[PASSAGE PROVIDED]
The fourth section assessed attitudes about feeding infants. Questions that evaluated mothers' attitudes included questions on mothers' comfort with breastfeeding, potential problems with breastfeeding and questions on the impact of breastfeeding on care of other family members. Additional questions tested the community's attitude toward breastfeeding, including if women feel shy to breastfeed in public places and whether breastfeeding mothers require a special place to breastfeed in public. A final question was asked regarding subjects' attitudes about birth spacing.
The fifth section documented information on subjects' breastfeeding behaviour and practice. Questions centred on when breastfeeding was initiated and breastfeeding duration. As well, questions were asked regarding supplementary feeding practices such as sugar water and the use of infant formula.
The last section examined breastfeeding support programs within Kep province. Questions evaluated the accessibility and feasibility of parenting/prenatal classes. Further, questions recorded subjects' sense of belonging to the community and willingness to ask for breastfeeding support if needed. A final question was included in the refined copy of the questionnaire to assess mothers' overall self-esteem and to provide a conclusion to the questionnaire process. The question (What makes you a good mother?) was open-ended and had the potential to build cultural relations.

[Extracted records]
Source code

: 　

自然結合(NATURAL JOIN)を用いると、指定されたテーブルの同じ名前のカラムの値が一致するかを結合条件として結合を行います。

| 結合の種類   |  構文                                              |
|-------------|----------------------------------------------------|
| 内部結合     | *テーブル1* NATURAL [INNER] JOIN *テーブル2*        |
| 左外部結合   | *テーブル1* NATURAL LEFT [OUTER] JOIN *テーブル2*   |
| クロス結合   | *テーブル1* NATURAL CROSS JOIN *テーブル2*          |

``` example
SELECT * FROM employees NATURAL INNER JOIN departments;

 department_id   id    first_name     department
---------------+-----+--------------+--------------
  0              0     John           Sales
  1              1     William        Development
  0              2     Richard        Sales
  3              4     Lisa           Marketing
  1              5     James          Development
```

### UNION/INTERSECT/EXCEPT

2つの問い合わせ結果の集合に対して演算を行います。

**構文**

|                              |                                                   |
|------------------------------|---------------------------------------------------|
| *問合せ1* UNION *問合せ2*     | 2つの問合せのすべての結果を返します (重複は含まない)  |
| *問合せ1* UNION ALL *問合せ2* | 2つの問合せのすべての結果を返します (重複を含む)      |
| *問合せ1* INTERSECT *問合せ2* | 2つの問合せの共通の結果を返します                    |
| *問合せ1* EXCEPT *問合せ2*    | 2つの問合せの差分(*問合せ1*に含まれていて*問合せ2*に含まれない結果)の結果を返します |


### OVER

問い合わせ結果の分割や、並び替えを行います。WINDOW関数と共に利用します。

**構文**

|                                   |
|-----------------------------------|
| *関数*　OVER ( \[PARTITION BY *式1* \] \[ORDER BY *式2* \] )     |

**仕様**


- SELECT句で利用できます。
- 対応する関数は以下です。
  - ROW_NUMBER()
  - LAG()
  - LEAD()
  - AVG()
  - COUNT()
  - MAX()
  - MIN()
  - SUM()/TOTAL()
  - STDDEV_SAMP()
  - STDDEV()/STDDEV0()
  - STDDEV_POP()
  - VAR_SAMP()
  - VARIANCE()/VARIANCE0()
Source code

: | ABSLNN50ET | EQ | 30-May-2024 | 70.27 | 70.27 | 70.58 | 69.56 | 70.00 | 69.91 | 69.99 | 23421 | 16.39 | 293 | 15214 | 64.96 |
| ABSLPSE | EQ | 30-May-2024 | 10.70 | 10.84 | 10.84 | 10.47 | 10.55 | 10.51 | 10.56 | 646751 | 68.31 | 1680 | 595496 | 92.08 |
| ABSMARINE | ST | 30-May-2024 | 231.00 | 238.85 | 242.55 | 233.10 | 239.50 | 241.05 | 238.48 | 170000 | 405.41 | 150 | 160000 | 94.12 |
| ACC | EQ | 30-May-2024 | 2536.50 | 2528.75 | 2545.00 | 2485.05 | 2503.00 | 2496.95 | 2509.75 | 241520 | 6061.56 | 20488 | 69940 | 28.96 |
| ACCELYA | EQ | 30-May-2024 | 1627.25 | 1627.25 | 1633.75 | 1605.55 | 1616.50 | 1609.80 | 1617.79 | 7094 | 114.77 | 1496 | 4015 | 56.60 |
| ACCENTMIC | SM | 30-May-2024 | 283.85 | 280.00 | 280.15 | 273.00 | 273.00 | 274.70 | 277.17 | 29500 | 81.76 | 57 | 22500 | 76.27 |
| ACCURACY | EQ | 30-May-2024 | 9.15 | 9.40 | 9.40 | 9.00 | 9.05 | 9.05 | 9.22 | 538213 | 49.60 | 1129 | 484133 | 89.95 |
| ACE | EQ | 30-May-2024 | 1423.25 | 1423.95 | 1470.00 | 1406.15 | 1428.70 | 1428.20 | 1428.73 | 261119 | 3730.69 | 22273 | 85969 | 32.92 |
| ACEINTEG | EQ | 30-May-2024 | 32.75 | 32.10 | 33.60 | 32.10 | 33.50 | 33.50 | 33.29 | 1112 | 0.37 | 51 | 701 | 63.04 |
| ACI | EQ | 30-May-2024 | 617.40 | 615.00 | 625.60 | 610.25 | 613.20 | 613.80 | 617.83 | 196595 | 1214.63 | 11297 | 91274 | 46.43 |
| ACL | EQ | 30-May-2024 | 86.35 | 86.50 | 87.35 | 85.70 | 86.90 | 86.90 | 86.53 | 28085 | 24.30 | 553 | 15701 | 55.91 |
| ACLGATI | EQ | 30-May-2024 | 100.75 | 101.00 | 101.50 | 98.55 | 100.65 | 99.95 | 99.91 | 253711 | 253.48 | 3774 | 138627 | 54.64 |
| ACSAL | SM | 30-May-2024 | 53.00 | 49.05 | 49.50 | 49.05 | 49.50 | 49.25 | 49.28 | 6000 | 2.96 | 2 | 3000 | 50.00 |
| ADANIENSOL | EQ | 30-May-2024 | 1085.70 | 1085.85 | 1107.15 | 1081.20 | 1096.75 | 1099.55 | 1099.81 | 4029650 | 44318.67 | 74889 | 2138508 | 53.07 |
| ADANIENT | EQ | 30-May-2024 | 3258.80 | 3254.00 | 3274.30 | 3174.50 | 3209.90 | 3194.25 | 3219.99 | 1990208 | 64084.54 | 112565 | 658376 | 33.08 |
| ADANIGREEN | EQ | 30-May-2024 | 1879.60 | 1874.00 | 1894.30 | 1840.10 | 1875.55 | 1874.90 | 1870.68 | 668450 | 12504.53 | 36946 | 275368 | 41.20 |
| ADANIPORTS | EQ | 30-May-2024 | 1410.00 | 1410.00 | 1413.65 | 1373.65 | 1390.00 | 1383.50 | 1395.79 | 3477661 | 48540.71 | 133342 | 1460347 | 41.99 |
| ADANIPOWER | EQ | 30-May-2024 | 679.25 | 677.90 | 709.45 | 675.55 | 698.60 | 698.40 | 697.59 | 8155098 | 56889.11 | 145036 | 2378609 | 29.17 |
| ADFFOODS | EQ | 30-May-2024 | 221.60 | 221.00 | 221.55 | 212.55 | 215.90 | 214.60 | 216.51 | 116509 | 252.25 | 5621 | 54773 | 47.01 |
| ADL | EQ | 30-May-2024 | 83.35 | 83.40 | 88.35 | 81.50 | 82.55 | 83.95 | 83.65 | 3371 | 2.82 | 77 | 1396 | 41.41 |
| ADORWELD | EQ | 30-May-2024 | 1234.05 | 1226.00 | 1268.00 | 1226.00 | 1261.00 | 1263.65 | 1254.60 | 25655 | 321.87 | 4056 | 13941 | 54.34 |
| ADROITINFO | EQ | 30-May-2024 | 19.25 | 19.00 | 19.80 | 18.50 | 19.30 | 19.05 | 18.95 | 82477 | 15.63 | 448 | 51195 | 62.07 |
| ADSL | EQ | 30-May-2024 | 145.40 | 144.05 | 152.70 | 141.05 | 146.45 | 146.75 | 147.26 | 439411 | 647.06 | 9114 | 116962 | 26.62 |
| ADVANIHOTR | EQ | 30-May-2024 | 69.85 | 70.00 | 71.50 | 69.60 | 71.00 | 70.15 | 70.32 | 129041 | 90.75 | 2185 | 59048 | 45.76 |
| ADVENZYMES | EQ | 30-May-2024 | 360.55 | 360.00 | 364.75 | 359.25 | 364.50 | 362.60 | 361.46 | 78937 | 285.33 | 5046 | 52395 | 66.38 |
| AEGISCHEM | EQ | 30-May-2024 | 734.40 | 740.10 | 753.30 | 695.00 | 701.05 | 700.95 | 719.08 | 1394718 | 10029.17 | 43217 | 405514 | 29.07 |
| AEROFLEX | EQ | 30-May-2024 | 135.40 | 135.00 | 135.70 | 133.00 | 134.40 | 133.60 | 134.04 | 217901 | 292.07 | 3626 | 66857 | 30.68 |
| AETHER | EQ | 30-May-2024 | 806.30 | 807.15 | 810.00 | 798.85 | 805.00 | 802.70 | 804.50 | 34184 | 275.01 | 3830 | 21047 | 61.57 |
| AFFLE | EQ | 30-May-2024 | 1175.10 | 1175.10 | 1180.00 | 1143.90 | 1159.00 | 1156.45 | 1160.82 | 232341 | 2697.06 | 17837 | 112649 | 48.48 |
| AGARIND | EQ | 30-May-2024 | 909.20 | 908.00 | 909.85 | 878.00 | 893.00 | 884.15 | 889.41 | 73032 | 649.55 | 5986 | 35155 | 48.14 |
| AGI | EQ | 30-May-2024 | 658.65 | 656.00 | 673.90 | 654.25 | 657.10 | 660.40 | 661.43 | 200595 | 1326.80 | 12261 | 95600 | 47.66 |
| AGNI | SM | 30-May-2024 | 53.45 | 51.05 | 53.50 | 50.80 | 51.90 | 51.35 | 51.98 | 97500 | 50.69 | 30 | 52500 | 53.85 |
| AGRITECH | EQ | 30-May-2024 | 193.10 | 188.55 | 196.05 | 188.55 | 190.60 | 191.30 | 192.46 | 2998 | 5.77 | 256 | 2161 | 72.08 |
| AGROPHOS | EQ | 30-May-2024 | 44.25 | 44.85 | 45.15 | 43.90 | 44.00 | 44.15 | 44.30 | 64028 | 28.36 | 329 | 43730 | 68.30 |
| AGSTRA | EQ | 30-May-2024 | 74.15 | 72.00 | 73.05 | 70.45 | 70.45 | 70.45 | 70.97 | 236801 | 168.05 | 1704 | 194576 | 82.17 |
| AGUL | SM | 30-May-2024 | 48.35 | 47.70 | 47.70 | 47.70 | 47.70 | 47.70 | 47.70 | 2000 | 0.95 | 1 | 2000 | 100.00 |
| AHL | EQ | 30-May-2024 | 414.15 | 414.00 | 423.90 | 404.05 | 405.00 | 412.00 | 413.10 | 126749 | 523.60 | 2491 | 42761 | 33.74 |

[PROBLEM A] According to the passage on the questionnaire, the last section examined breastfeeding support programs within which province?
[PROBLEM B] Reproduce word for word the part of the passage on the questionnaire that begins at the words "The fifth section" and stops after "build cultural relations.".
[PROBLEM C] Resume the passage on the questionnaire, picking up after its final sentence.

[ANSWER SPACE A] Kep province.

[ANSWER SPACE B]
The fifth section documented information on subjects' breastfeeding behaviour and practice. Questions centred on when breastfeeding was initiated and breastfeeding duration. As well, questions were asked regarding supplementary feeding practices such as sugar water and the use of infant formula.
The last section examined breastfeeding support programs within Kep province. Questions evaluated the accessibility and feasibility of parenting/prenatal classes. Further, questions recorded subjects' sense of belonging to the community and willingness to ask for breastfeeding support if needed. A final question was included in the refined copy of the questionnaire to assess mothers' overall self-esteem and to provide a conclusion to the questionnaire process. The question (What makes you a good mother?) was open-ended and had the potential to build cultural relations.

[ANSWER SPACE C]
Using Microsoft Office Excel 2003, all data were entered into a spreadsheet. Descriptive statistics were used to organize and summarize the information obtained from the population sample (N = 141). Many steps were employed to ensure data trustworthiness. To demonstrate credibility, the researcher checked with the translator both during and at the end of each interview to ensure that the researcher correctly understood the subject's response. To ensure dependability, detailed information was documented for the purpose of an audit trail. To enhance conformability, data were examined for similarities and differences across the interviews and emerging themes were identified. Lastly, to guarantee transferability, the research process has been documented in detail, thus enabling potentially interested parties to determine whether the results are transferable to another setting.
Krong Kep Municipality, Cambodia, encompasses 16 villages. Subjects meeting the inclusion criteria were randomly selected. The largest numbers of respondents were from Chom Kabey village, while the least were from Ou Doung village. Type of house was equally divided between thatch (29.1%), wood (31.9%), and brick (29.8%).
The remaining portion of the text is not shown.